Yair Rosenberg: “It might seem bizarre for an executive to employ someone they consider at odds with their agenda. But there is a design behind this seeming dysfunction, and it reflects one of Trump’s strengths: He is a nakedly transactional coalition leader with few, if any, core beliefs. This enables him to balance the demands of opposing constituencies without alienating them.”
“Because Trump has few real commitments, he can take contradictory positions and appease rival factions—in this case, hiring a member of the GOP establishment that he has assailed as ‘freaks,’ ‘warmongers,’ and ‘neocons’—without paying a price for inconsistency. On the contrary, Trump’s unapologetic amorality is a proven electoral asset that allows him to do things other politicians cannot.”
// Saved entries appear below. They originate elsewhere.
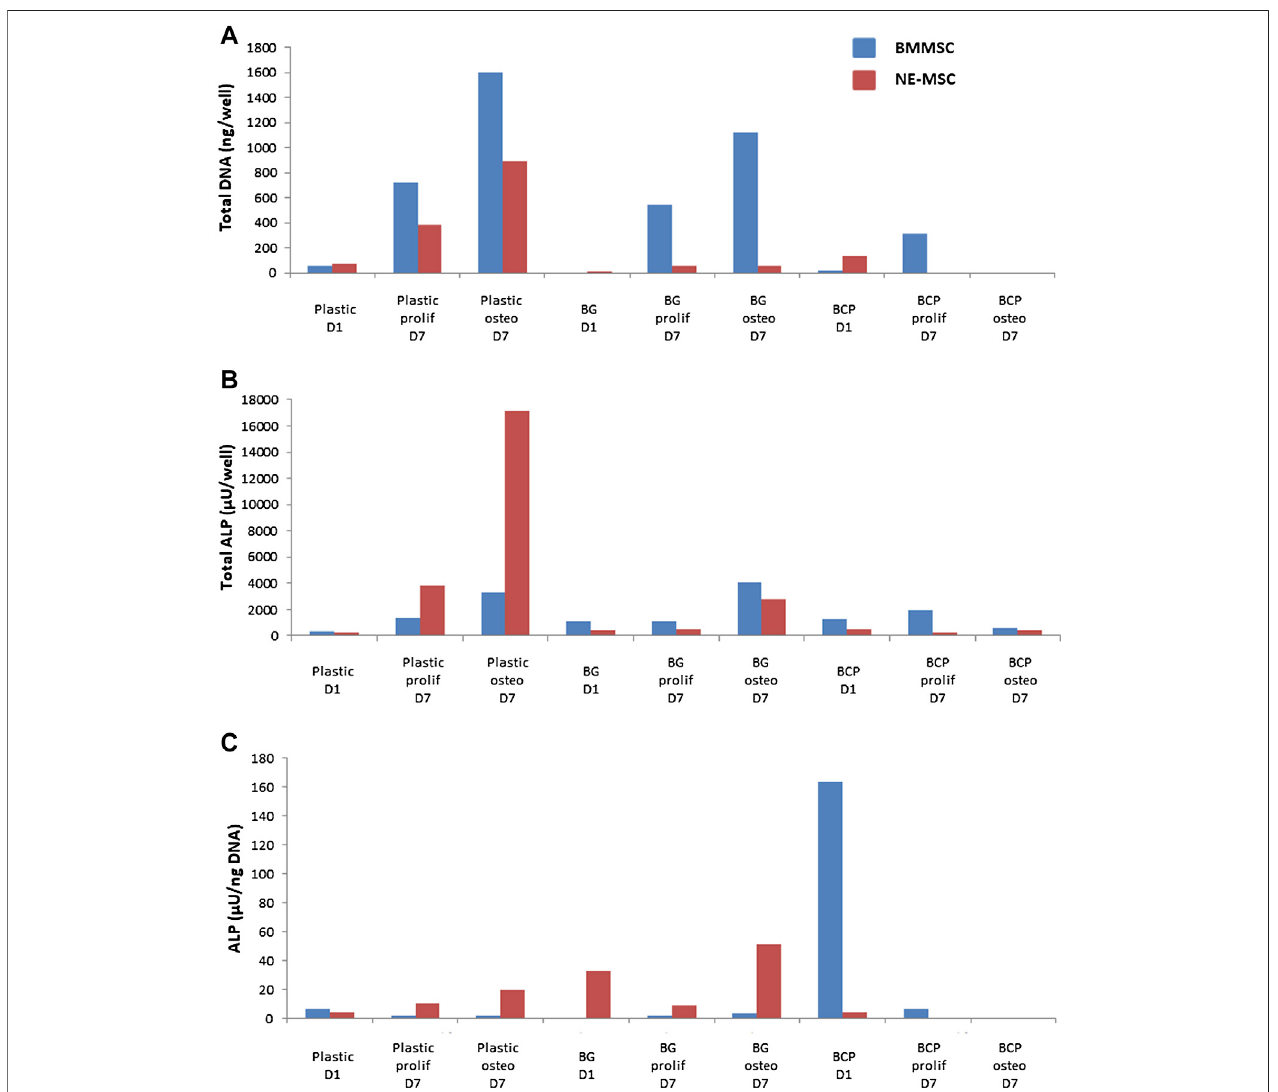
FIGURE6| Quanti fi cationofalkalinephosphatase(ALP).Forthepurposeofcomparison,thetotalamountofDNA,atD1andD7,wasquanti fi edforbothcelltypes, BMMSCs and NE-MSCs, in proliferative and osteogenic conditions (A) . The total amount of ALP in each condition was assessed (B) and then compared to the amount of DNA (C) . NE-MSCs express an important amount of ALP when grown on BG, in osteogenic conditions. For BMMSCs, ALP expression is marginal except at D1 on BCP biomaterial.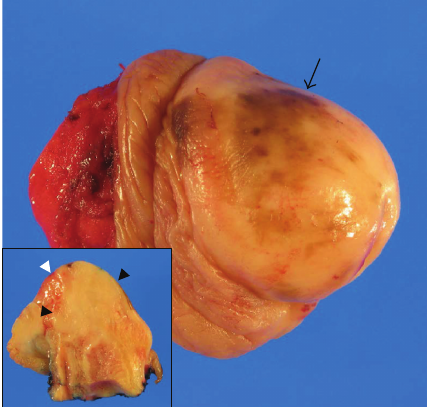
Figure 1: Glans of penis at penectomy. Gross examination shows scattered, flat, dark-brown discoloration mostly on the glans dorsal surface (black arrow) and ill-defined firmness of the entire glans. Cross sectioning (picture in picture) locates the firmness of glans to an indistinct, white, ulcer-free tumor measuring approximately 1.5 × 1.3cm on cut surface. The tumor (black arrowheads) has invaded into and through the urethra (white arrowheads: urethral opening and margin; single black arrow: tumor invasion).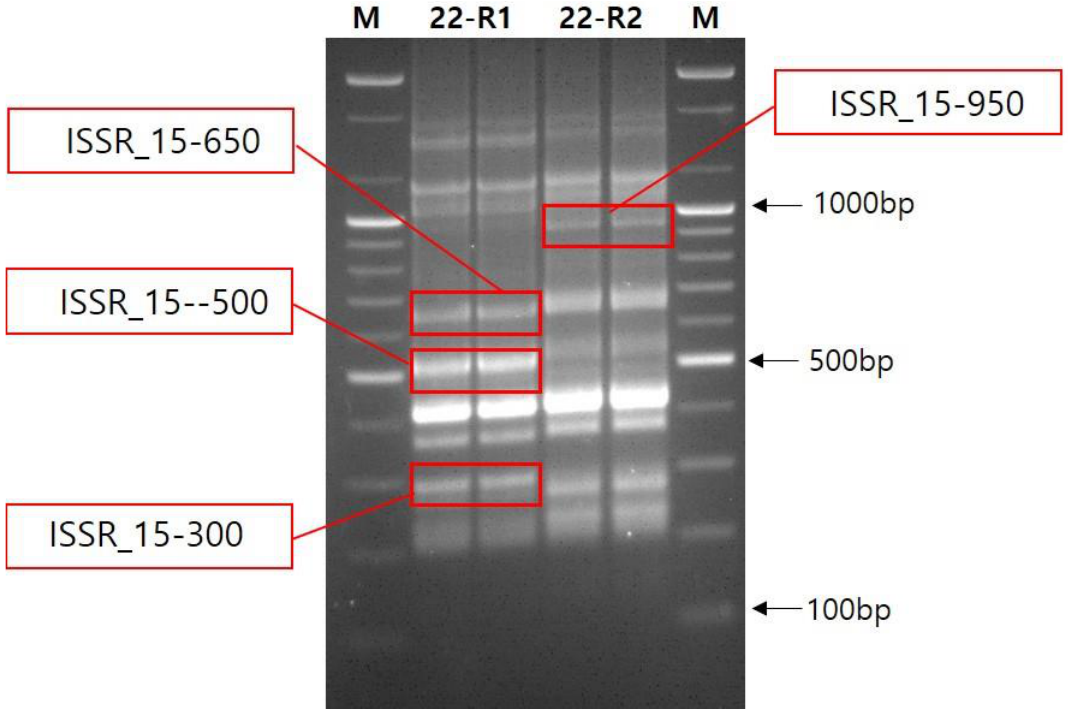
Figure 5. An agarose gel run for sequencing of four polymorphic bands (in red rectangles) produced by ISSR_15 primer from IT245860 accession with TC treatment. M, 100 bp size marker. 22-R1: variant, 22-R2: standard. Table 5. The sequencing analysis of polymorphic PCR bands produced in TC treatment of IT245860 by primer ISSR_15.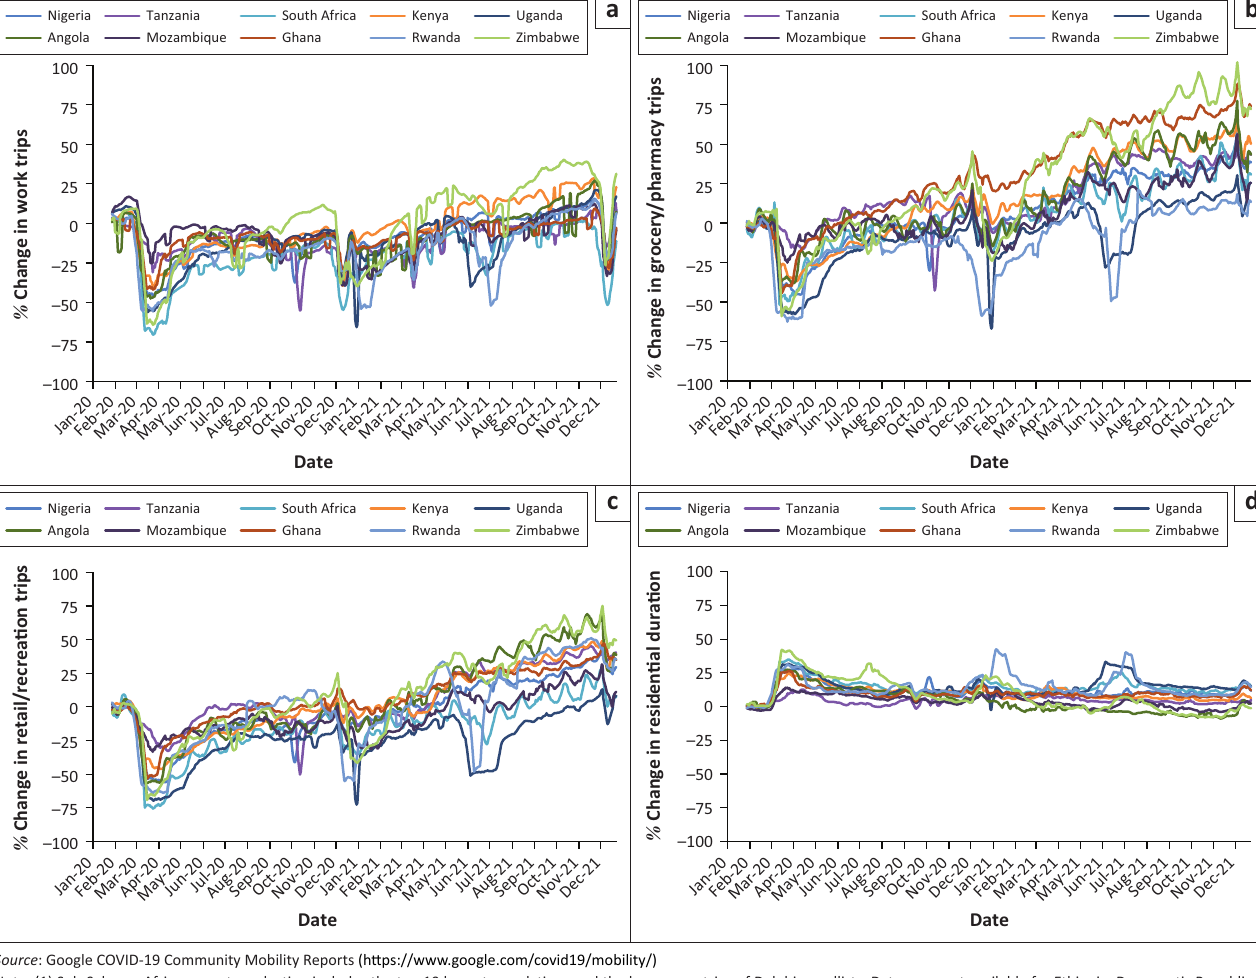
FIGURE 2: Change in trips to workplaces and shopping activities and residential duration in selected sub-Saharan African countries ( n =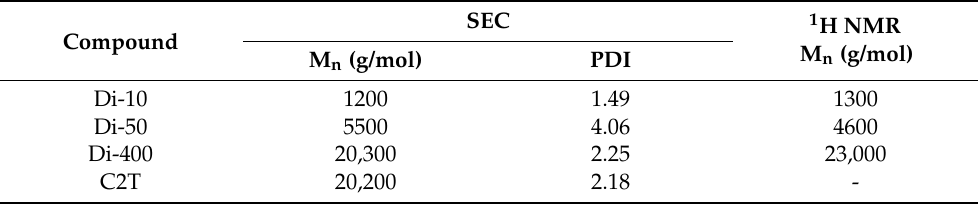
Table A1. Number average molecular weights (M n ) and polydispersity indices (PDI) of Di-10, Di-50, Di-400, and C2T. The data were obtained by SEC and 1 H NMR. The molecular weights obtained by SEC were used for the further calculation of the silicone elastomer network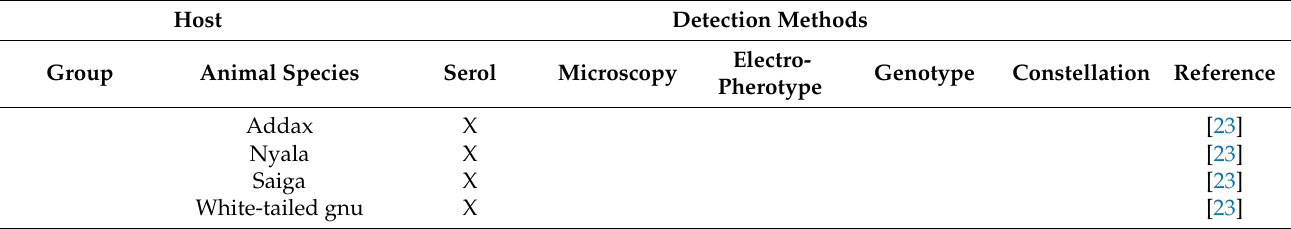
Table A1. RVA hosts and detection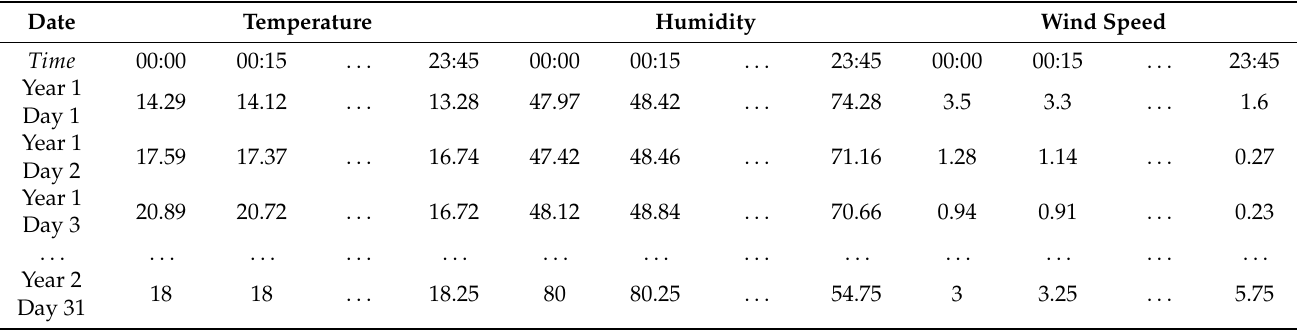
Table 1. Weather and Electricity Consumption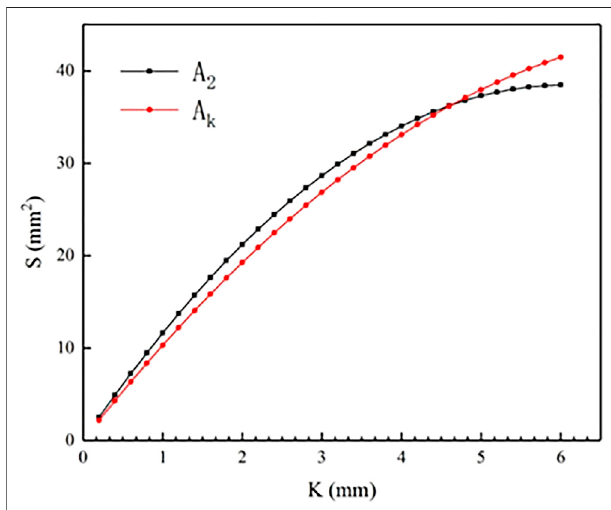
FIGURE 7 | The relationship among the cross-sectional area of the ori fi ce and downstream channel and the opening.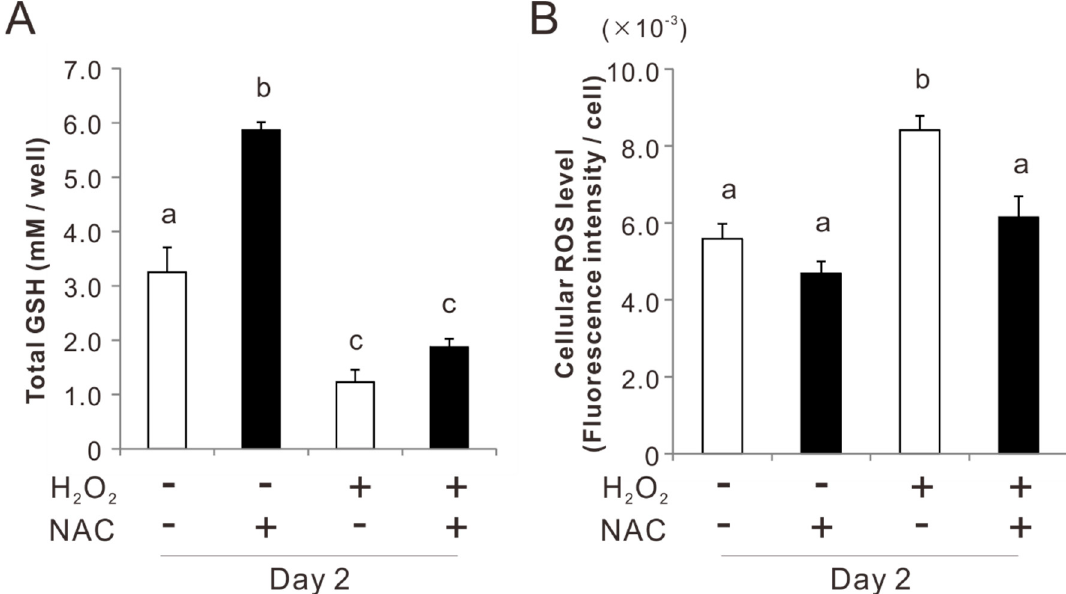
Figure 3. Effects of preconditioning osteoblast-like cells with N -acetyl- L -cysteine (NAC) on cellular redox balance under oxidative stress. Rat femur bone marrow-derived osteoblast-like cells were preincubated with or without 5 mM NAC for 3 h and then cultured in an osteogenic differentiation medium with and without exposure to 50 μ M H 2 O 2 for 2 days. Cellular total glutathione (GSH) levels ( A ) and intracellular reactive oxygen species (ROS) levels ( B ) in each condition were measured by a fluorometric or photometric analysis. The data represent the mean ± standard deviation ( n = 3). Different characters indicate statistically significant differences between them ( p < 0.05, Tukey’s HSD test).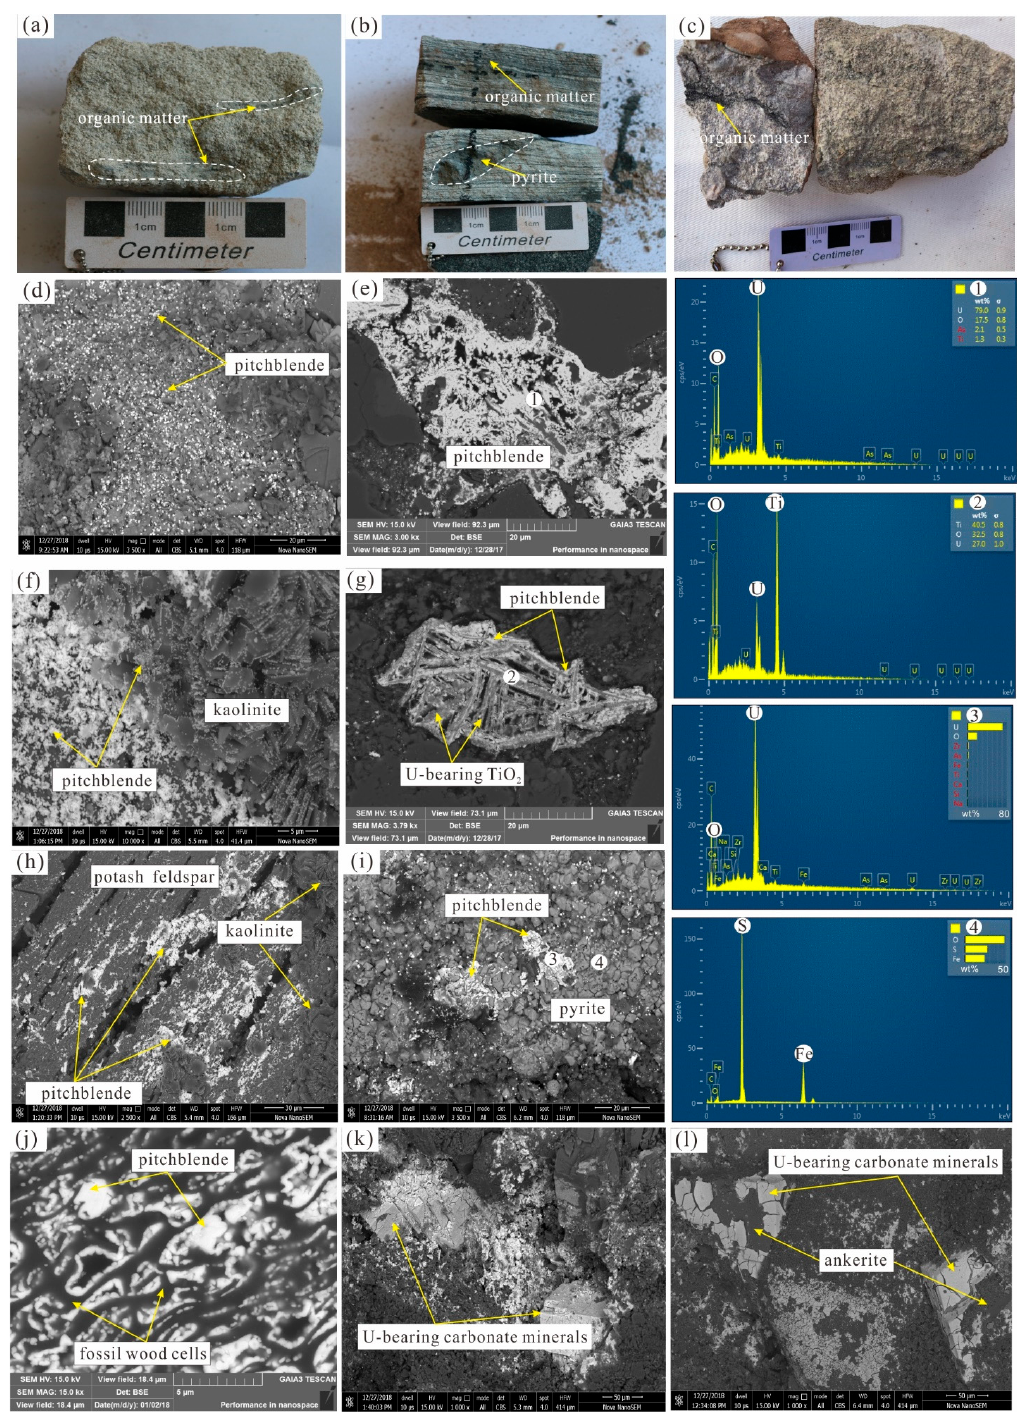
Figure 3. Back scattered electron (BSE) images showing the U occurrence in ore-bearing sandstone of BLS U deposit. ( a ) Gray-white calcareous ore-bearing medium sandstone, containing a small amount of organic matter; ( b ) Gray calcareous ore-bearing fine sandstone, containing pyrite and organic matter; ( c ) Gray calcareous ore-bearing gravelly coarse sandstone, containing organic matter; ( d ) Fine pitchblende adsorbed on fine sediments between particles; ( e ) Pitchblende aggregates occurring in in- tergranular pores; ( f ) Fine pitchblende adsorbed on kaolinite; ( g ) U-bearing TiO 2 ; ( h ) Fine pitchblende adsorbed in pores of potash feldspar and on kaolinite; ( i ) Pitchblende aggregates around pyrite in intergranular pores; ( j ) Fine pitchblende in fossil wood cells; ( k ) U-bearing carbonate minerals in intergranular pores; ( l ) U-bearing carbonate minerals around ankerite in intergranular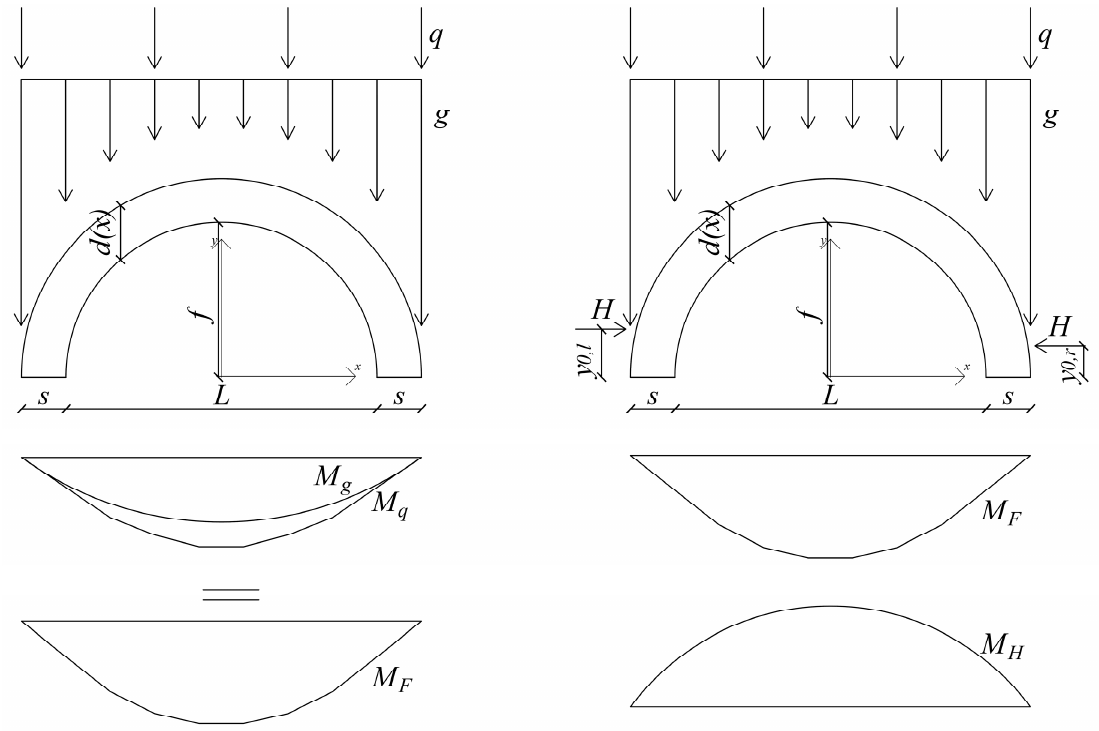
Figure 3. Applied load and moment distribution on the arch.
“Trump’s transparent transactionalism permits him to assimilate the anti-vaccine support base of Robert F. Kennedy Jr. into his camp while simultaneously trumpeting the success of Operation Warp Speed, with both sides believing they can leverage the president-elect to their advantage. It enabled Trump to deliver anti-abortion Supreme Court justices for the religious right but then declare on the 2024 campaign trail that he wouldn’t ban abortion—and to have voters believe him, because they rightly surmised that Trump genuinely doesn’t care about the issue.”